Tibetan Transliteration
Tibetans have used a variety of their own scripts to record and transmit their own language since at least the eighth century. However, obviously few people outside of their own culture will every learn those scripts, and thus it is necessary when dealing with Tibetan language terms outside of Tibetan culture to represent Tibetan with other scripts. This is true whenever a non-Tibetan language publication needs to refer to the name of a Tibetan person, a Tibetan region is mapped with Tibetan place names, any publication refers to a Tibetan passage or technical term, and so forth. Unfortunately, Tibetan requires two distinct transliteration schemes – orthographic and phonetic – due to the considerable divergence between spelling and pronunciation. Thus we must deal with two distinct challenges:
- How does one write a Tibetan term in another script in such a way that its original Tibetan spelling can be easily and unambiguously discerned?
- How does one write a Tibetan in another script in such a way that the original sound of Tibetan speech, whether originally oral speech, or the pronunciation of written Tibetan passages, can be easily approximated?

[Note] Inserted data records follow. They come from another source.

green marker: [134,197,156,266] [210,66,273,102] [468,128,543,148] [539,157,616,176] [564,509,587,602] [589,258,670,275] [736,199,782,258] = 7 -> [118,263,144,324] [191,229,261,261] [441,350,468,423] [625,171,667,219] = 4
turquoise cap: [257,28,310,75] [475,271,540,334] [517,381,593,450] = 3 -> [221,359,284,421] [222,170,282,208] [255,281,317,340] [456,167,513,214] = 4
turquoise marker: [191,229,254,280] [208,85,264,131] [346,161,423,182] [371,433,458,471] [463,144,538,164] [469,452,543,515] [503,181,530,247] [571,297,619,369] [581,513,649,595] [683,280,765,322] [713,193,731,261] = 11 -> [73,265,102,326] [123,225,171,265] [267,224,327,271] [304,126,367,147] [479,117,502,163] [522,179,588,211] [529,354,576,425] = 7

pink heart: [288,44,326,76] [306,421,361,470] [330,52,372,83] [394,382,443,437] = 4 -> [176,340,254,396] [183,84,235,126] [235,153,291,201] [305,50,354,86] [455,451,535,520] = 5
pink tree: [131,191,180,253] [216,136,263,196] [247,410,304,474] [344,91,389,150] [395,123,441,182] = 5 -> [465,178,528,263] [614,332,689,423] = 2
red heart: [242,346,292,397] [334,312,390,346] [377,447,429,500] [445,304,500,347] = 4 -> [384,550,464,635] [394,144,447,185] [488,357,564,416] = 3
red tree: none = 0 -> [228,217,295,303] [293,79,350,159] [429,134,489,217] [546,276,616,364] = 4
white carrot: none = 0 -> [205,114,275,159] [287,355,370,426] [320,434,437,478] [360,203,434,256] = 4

The present document focuses on both types of transliteration as it applies to the use of Roman script to transcribe Tibetan, and further on pronunciation of Roman script by English-language speakers. Our goal is to survey present systems in use, and propose drafts of standards for both types of systems as currently used within THDL. We hope to ultimately expand the document to include other scripts and language speakers as well as they pertain to representing Tibetan. However, we believe the initial focus on Roman script/English is justified, since they function as an international medium of communication more than any other script or language in the world. A general standard has emerged for orthographic transliteration in Roman script which is termed "Wylie," and we have adopted this with refinements to make it comprehensive. Unfortunately, no such standard has emerged for phonetic transliteration, and a bewildering array of imprecise and precise systems have produced a chaos of alternative renderings. We have formulated an easy to use system based that is concordant with Wylie and generally consonant with the most widespread practices.